■ **YOUR INSTRUCTIONS**: What you return must be the data below, word for word, without any images.
*** GIVEN INFORMATION ***
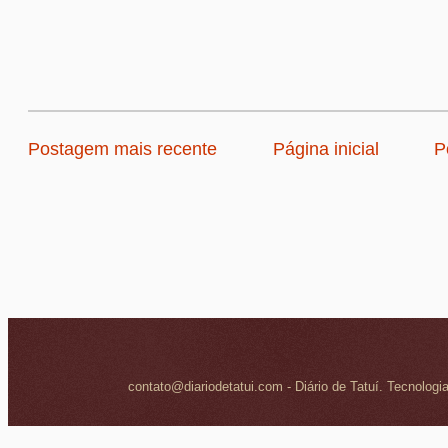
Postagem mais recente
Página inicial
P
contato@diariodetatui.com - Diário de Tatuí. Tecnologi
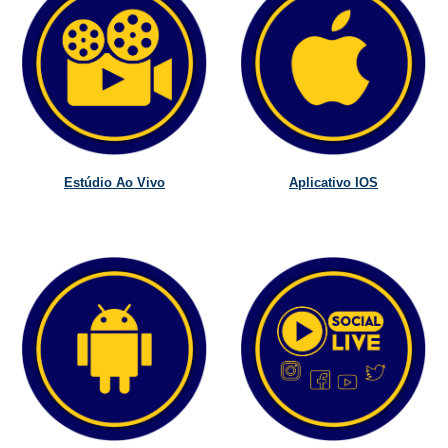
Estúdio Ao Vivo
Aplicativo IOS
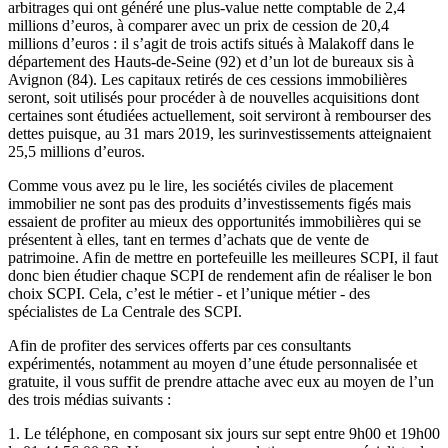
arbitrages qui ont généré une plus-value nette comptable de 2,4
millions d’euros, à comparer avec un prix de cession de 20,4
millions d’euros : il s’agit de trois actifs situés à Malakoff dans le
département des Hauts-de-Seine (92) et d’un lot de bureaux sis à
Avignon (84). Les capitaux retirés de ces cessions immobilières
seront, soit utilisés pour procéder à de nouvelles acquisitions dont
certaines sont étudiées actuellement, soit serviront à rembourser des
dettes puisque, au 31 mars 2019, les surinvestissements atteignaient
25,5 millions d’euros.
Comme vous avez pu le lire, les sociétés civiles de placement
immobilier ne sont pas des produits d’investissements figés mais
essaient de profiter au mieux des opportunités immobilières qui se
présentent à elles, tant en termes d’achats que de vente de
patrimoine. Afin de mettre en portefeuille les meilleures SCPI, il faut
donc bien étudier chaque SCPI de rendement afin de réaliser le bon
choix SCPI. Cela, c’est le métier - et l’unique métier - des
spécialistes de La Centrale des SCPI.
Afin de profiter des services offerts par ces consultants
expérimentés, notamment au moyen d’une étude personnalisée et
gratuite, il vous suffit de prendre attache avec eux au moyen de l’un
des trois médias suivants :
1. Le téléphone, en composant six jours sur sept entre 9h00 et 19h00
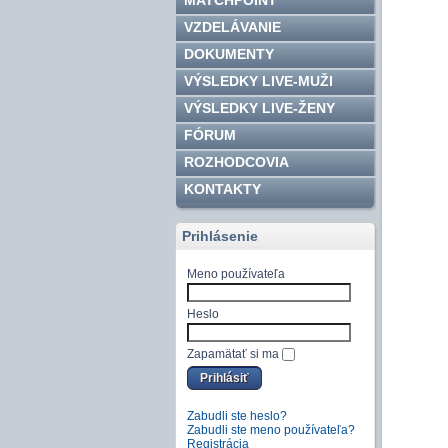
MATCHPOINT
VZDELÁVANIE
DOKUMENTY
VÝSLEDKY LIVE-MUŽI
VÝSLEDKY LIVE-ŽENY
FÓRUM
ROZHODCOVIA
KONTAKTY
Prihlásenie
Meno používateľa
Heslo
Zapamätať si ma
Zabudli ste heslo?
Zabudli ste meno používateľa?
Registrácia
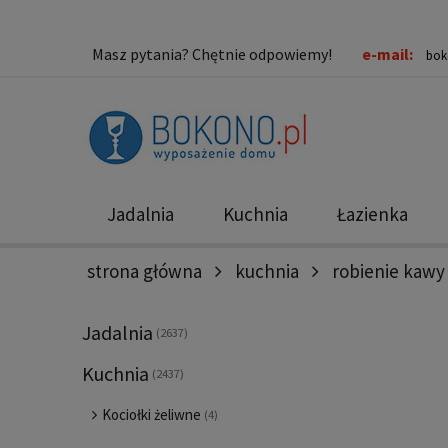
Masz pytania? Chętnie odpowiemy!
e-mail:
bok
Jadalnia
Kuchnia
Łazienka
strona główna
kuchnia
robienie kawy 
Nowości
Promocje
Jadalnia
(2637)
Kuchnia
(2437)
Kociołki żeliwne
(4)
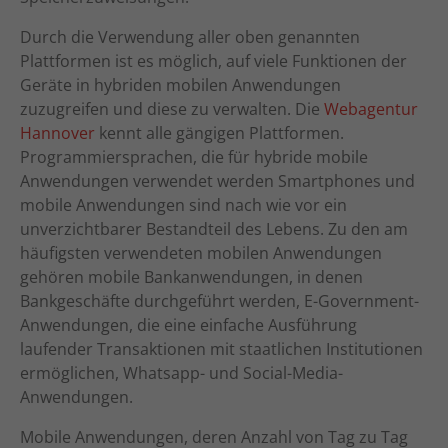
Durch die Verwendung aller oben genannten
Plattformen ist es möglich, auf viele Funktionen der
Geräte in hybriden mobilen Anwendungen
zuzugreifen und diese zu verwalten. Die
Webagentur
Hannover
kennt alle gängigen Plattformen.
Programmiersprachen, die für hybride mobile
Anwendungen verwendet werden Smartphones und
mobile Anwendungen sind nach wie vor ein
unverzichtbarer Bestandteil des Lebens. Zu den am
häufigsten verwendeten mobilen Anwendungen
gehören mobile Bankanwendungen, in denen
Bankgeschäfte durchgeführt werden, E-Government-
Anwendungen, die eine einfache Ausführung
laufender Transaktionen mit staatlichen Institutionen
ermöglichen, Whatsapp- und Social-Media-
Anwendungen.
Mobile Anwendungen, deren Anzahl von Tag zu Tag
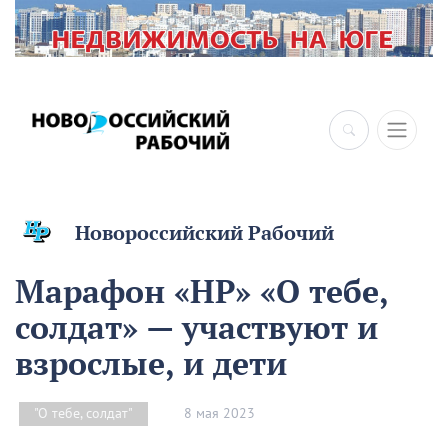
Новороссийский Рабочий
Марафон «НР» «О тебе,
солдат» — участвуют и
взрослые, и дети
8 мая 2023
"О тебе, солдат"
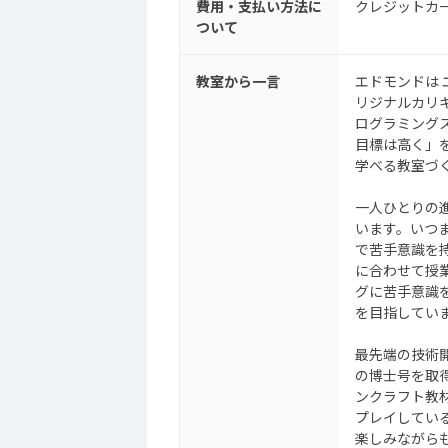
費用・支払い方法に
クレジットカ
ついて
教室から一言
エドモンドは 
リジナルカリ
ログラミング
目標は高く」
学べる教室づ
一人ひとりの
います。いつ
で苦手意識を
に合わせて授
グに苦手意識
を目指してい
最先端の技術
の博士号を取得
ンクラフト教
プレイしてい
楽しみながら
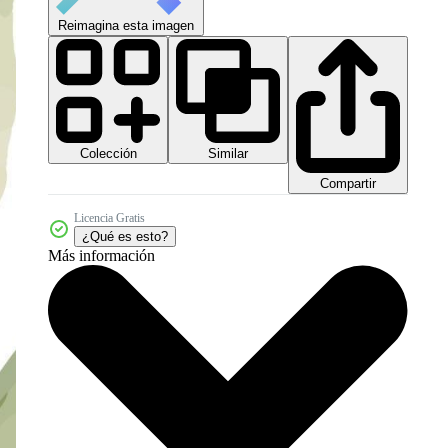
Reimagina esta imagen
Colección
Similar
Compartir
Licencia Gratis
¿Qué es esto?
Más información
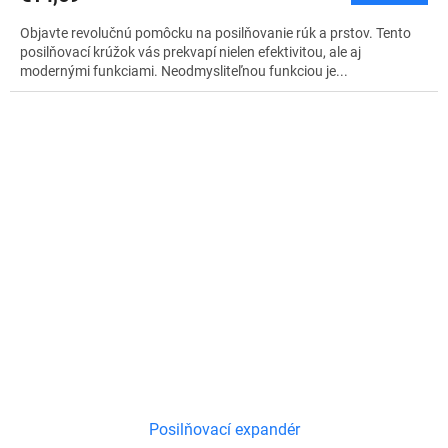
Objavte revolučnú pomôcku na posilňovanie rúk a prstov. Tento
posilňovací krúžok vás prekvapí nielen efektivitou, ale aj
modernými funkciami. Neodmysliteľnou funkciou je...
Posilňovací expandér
*** End of GIVEN INFORMATION ***
■ **TASK SOLUTION**:
Postagem mais recente
Página inicial
P
contato@diariodetatui.com - Diário de Tatuí. Tecnologi
Estúdio Ao Vivo
Aplicativo IOS
arbitrages qui ont généré une plus-value nette comptable de 2,4
millions d’euros, à comparer avec un prix de cession de 20,4
millions d’euros : il s’agit de trois actifs situés à Malakoff dans le
département des Hauts-de-Seine (92) et d’un lot de bureaux sis à
Avignon (84). Les capitaux retirés de ces cessions immobilières
seront, soit utilisés pour procéder à de nouvelles acquisitions dont
certaines sont étudiées actuellement, soit serviront à rembourser des
dettes puisque, au 31 mars 2019, les surinvestissements atteignaient
25,5 millions d’euros.
Comme vous avez pu le lire, les sociétés civiles de placement
immobilier ne sont pas des produits d’investissements figés mais
essaient de profiter au mieux des opportunités immobilières qui se
présentent à elles, tant en termes d’achats que de vente de
patrimoine. Afin de mettre en portefeuille les meilleures SCPI, il faut
donc bien étudier chaque SCPI de rendement afin de réaliser le bon
choix SCPI. Cela, c’est le métier - et l’unique métier - des
spécialistes de La Centrale des SCPI.
Afin de profiter des services offerts par ces consultants
expérimentés, notamment au moyen d’une étude personnalisée et
gratuite, il vous suffit de prendre attache avec eux au moyen de l’un
des trois médias suivants :
1. Le téléphone, en composant six jours sur sept entre 9h00 et 19h00
MATCHPOINT
VZDELÁVANIE
DOKUMENTY
VÝSLEDKY LIVE-MUŽI
VÝSLEDKY LIVE-ŽENY
FÓRUM
ROZHODCOVIA
KONTAKTY
Prihlásenie
Meno používateľa
Heslo
Zapamätať si ma
Zabudli ste heslo?
Zabudli ste meno používateľa?
Registrácia
Masz pytania? Chętnie odpowiemy!
e-mail:
bok
Jadalnia
Kuchnia
Łazienka
strona główna
kuchnia
robienie kawy 
Nowości
Promocje
Jadalnia
(2637)
Kuchnia
(2437)
Kociołki żeliwne
(4)
Durch die Verwendung aller oben genannten
Plattformen ist es möglich, auf viele Funktionen der
Geräte in hybriden mobilen Anwendungen
zuzugreifen und diese zu verwalten. Die
Webagentur
Hannover
kennt alle gängigen Plattformen.
Programmiersprachen, die für hybride mobile
Anwendungen verwendet werden Smartphones und
mobile Anwendungen sind nach wie vor ein
unverzichtbarer Bestandteil des Lebens. Zu den am
häufigsten verwendeten mobilen Anwendungen
gehören mobile Bankanwendungen, in denen
Bankgeschäfte durchgeführt werden, E-Government-
Anwendungen, die eine einfache Ausführung
laufender Transaktionen mit staatlichen Institutionen
ermöglichen, Whatsapp- und Social-Media-
Anwendungen.
Mobile Anwendungen, deren Anzahl von Tag zu Tag
Новороссийский Рабочий
Марафон «НР» «О тебе,
солдат» — участвуют и
взрослые, и дети
8 мая 2023
"О тебе, солдат"
費用・支払い方法に
クレジットカ
ついて
教室から一言
エドモンドは 
リジナルカリ
ログラミング
目標は高く」
学べる教室づ
一人ひとりの
います。いつ
で苦手意識を
に合わせて授
グに苦手意識
を目指してい
最先端の技術
の博士号を取得
ンクラフト教
プレイしてい
楽しみながら
Reimagina esta imagen
Colección
Similar
Compartir
Licencia Gratis
¿Qué es esto?
Más información
Objavte revolučnú pomôcku na posilňovanie rúk a prstov. Tento
posilňovací krúžok vás prekvapí nielen efektivitou, ale aj
modernými funkciami. Neodmysliteľnou funkciou je...
Posilňovací expandér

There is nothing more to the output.